Voci del dataset:

________

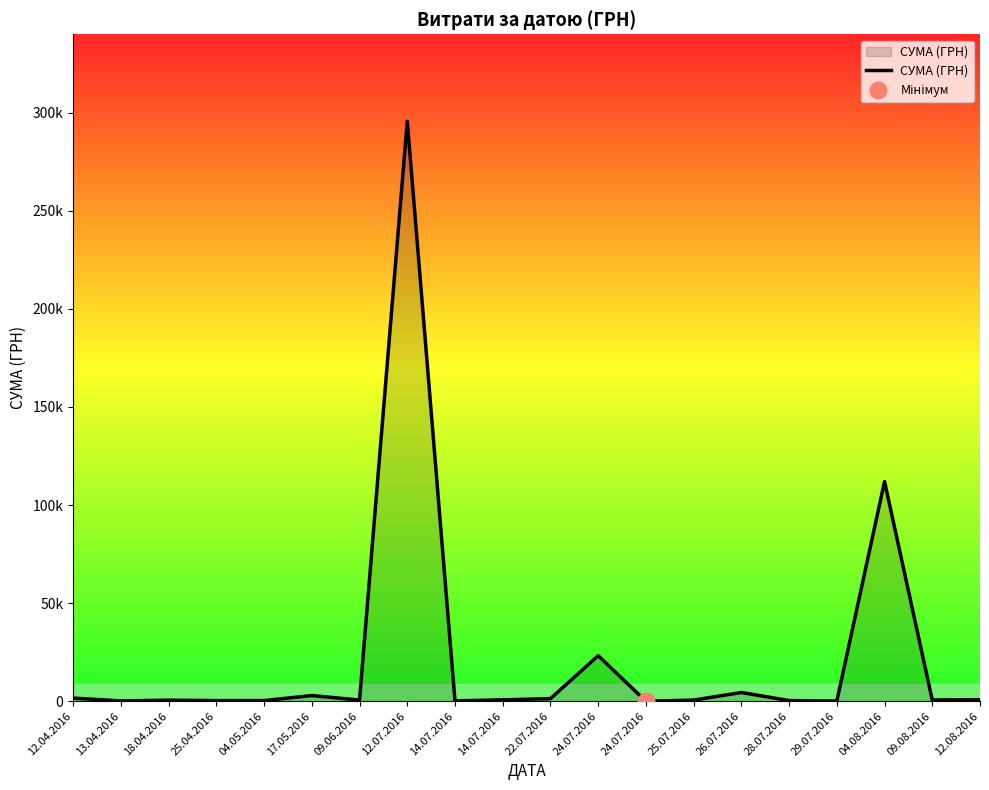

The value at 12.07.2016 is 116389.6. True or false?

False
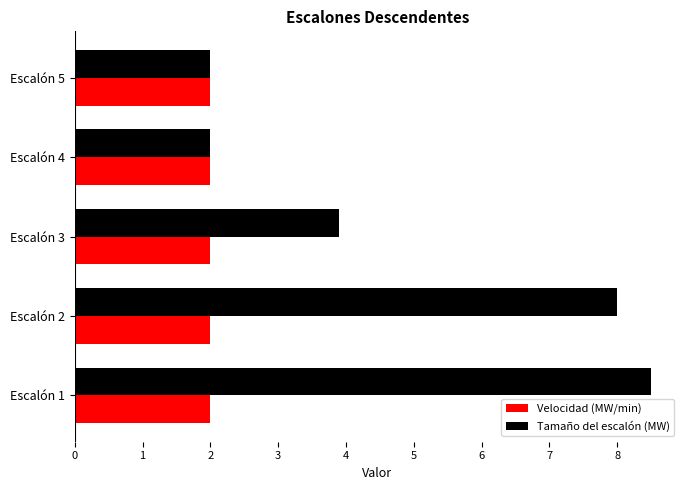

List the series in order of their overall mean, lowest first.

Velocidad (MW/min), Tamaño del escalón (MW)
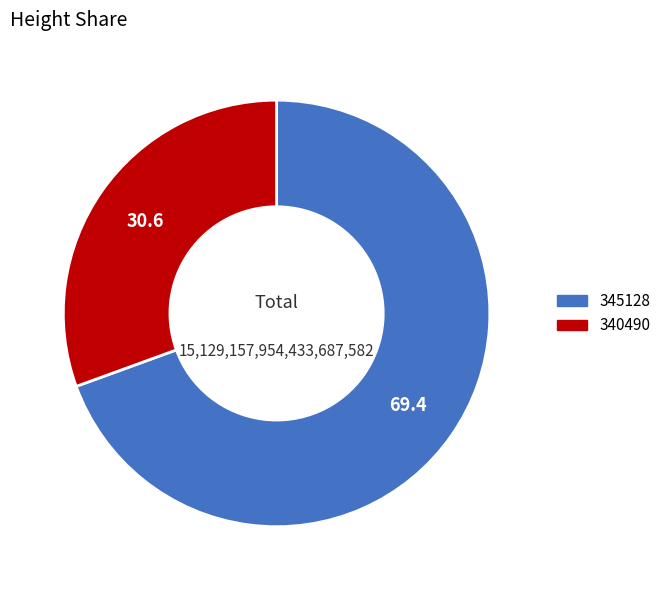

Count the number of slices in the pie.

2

________

● **LAVORO DA SVOLGERE**
Puoi restituire parola per parola tutte le righe del materiale qui sopra, lasciando fuori le immagini?

● **SEZIONE RISPOSTA**
The value at 12.07.2016 is 116389.6. True or false?

False

List the series in order of their overall mean, lowest first.

Velocidad (MW/min), Tamaño del escalón (MW)

Count the number of slices in the pie.

2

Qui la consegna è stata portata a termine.